On the other hand, which is better to use Ethernet or CAN bus?
You have not mentioned the speed you
need ? but if CAN is on the short list, it does not sound that high
One more question: Can I use RJ45 Ethernet cables for the network with CAN bus devices? I find it as convenient and cheap, but I don't know if they can technically be used.
The idea would be to connect the master to one node, and from each node to the next, with the termination resistor in the latter, using RJ45 Ethernet cables.
At CAN-region speeds, and short distances, you can use almost any cable.
If you want to send power as well, 8 pins may make sense, and Ethernet cables are common. Just choose the pins for least damage should someone cross plug
If you are going to ring-wire this, you could look at a Standard Serial (UART) Ring link. A UART ring bus decides the address by the Physical place in the ring, so no address switch is needed.

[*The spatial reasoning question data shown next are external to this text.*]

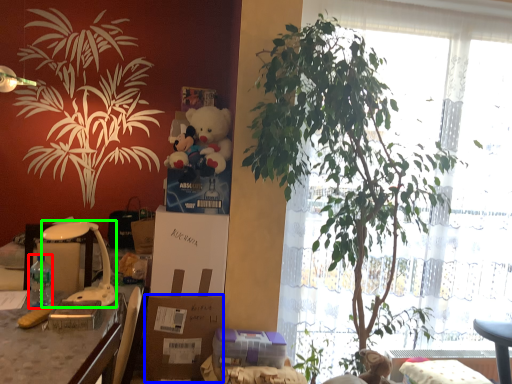
Question: Based on their relative distances, which object is farther from bottle (highlighted by a red box)? Choose from cardboard box (highlighted by a blue box) and lamp (highlighted by a green box).

Choices:
 (A) cardboard box
 (B) lamp

Answer: (A)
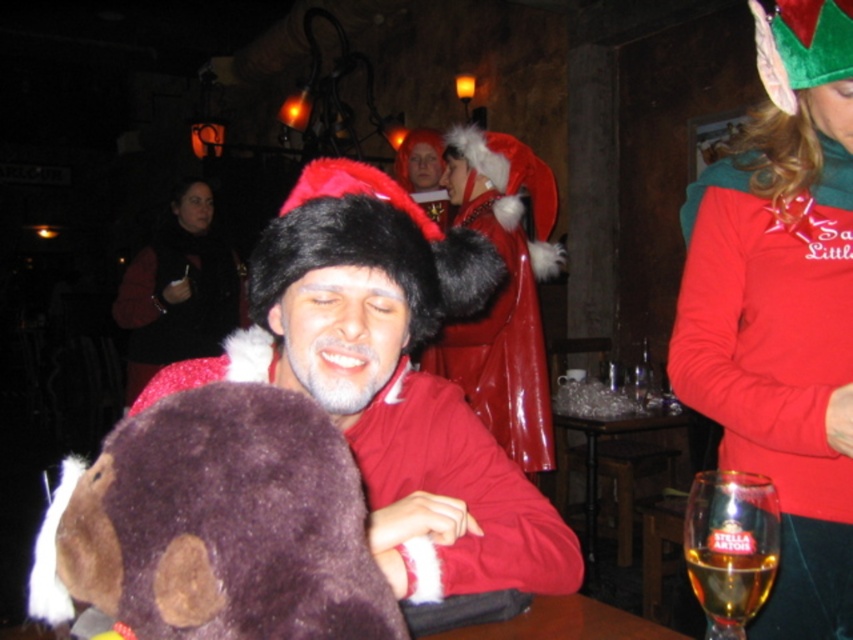
Consider the image. Does velvet green hat at upper right appear on the right side of velvet black vest at center?

Indeed, velvet green hat at upper right is positioned on the right side of velvet black vest at center.

Can you confirm if velvet green hat at upper right is shorter than velvet black vest at center?

Yes.

Between point (755, 433) and point (183, 291), which one is positioned behind?

Positioned behind is point (183, 291).

What are the coordinates of `velvet green hat at upper right` in the screenshot? It's located at (782, 307).

Does fuzzy red coat at center appear over velvet black vest at center?

No, fuzzy red coat at center is not above velvet black vest at center.

Which of these two, fuzzy red coat at center or velvet black vest at center, stands shorter?

Standing shorter between the two is fuzzy red coat at center.

I want to click on fuzzy red coat at center, so click(x=392, y=381).

Can you confirm if velvet green hat at upper right is positioned to the right of brown plush bear at center?

Yes, velvet green hat at upper right is to the right of brown plush bear at center.

Does velvet green hat at upper right have a lesser height compared to brown plush bear at center?

No, velvet green hat at upper right is not shorter than brown plush bear at center.

Identify the location of velvet green hat at upper right. The width and height of the screenshot is (853, 640). (782, 307).

Identify the location of velvet green hat at upper right. (782, 307).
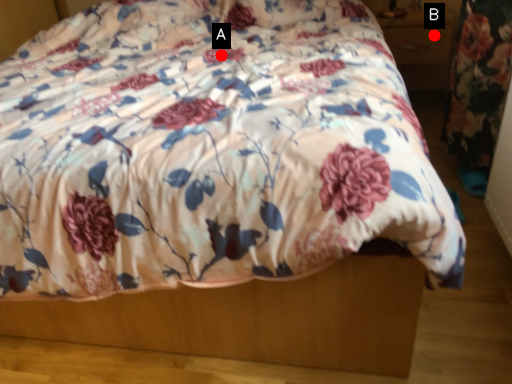
Question: Two points are circled on the image, labeled by A and B beside each circle. Among these points, which one is nearest to the camera?

Choices:
 (A) A is closer
 (B) B is closer

Answer: (A)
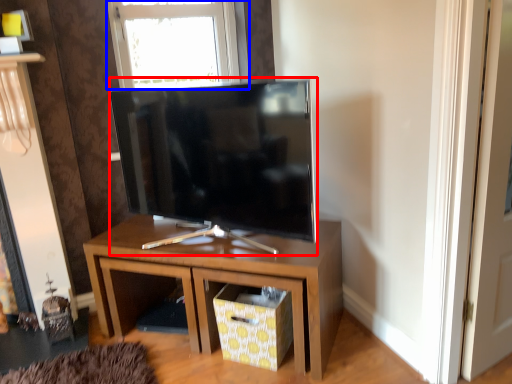
Question: Which of the following is the farthest to the observer, television (highlighted by a red box) or window (highlighted by a blue box)?

Choices:
 (A) television
 (B) window

Answer: (B)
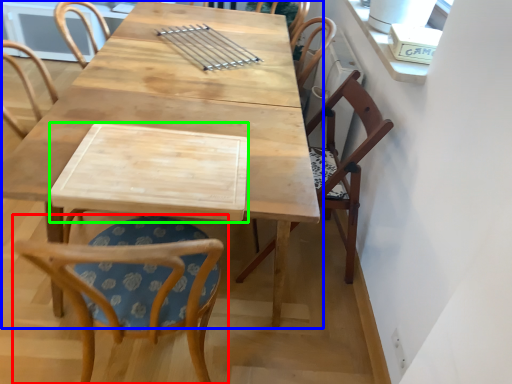
Question: Which object is positioned farthest from chair (highlighted by a red box)? Select from table (highlighted by a blue box) and plank (highlighted by a green box).

Choices:
 (A) table
 (B) plank

Answer: (A)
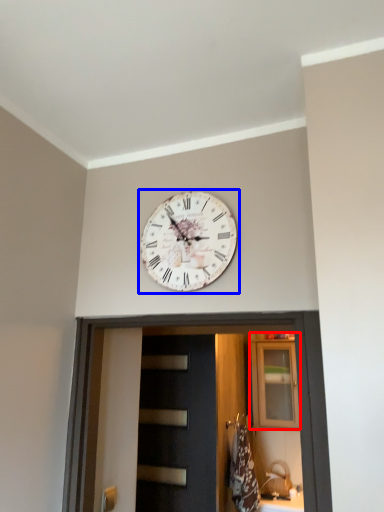
Question: Among these objects, which one is farthest to the camera, cabinetry (highlighted by a red box) or wall clock (highlighted by a blue box)?

Choices:
 (A) cabinetry
 (B) wall clock

Answer: (A)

Modern MCU UARTs can manage CAN speeds, and if you code the slaves and what they all do, simpler can be faster and better.
UARTs also allow ANY small MCU choice at the nodes.
Cable drivers can be RS422, RS485 or CAN or Dual CAN etc - newer CAN drivers can manage to 8MBd (eg MCP25612FD-H/SL)
One appeal of Dual drivers, is you open up other choices too
* you can run 2 links 'both ways' (CW & CCW), so a single break can be detected & even limp-home (tho a simple link watchdog can drop into a no-RX ping mode, to allow similar break report)
* you can use the second link as a trigger, for precise timing if you need that.
Using a second UART as the trigger, allows a simple trigger-type tag, and still gives interrupt-precision levels.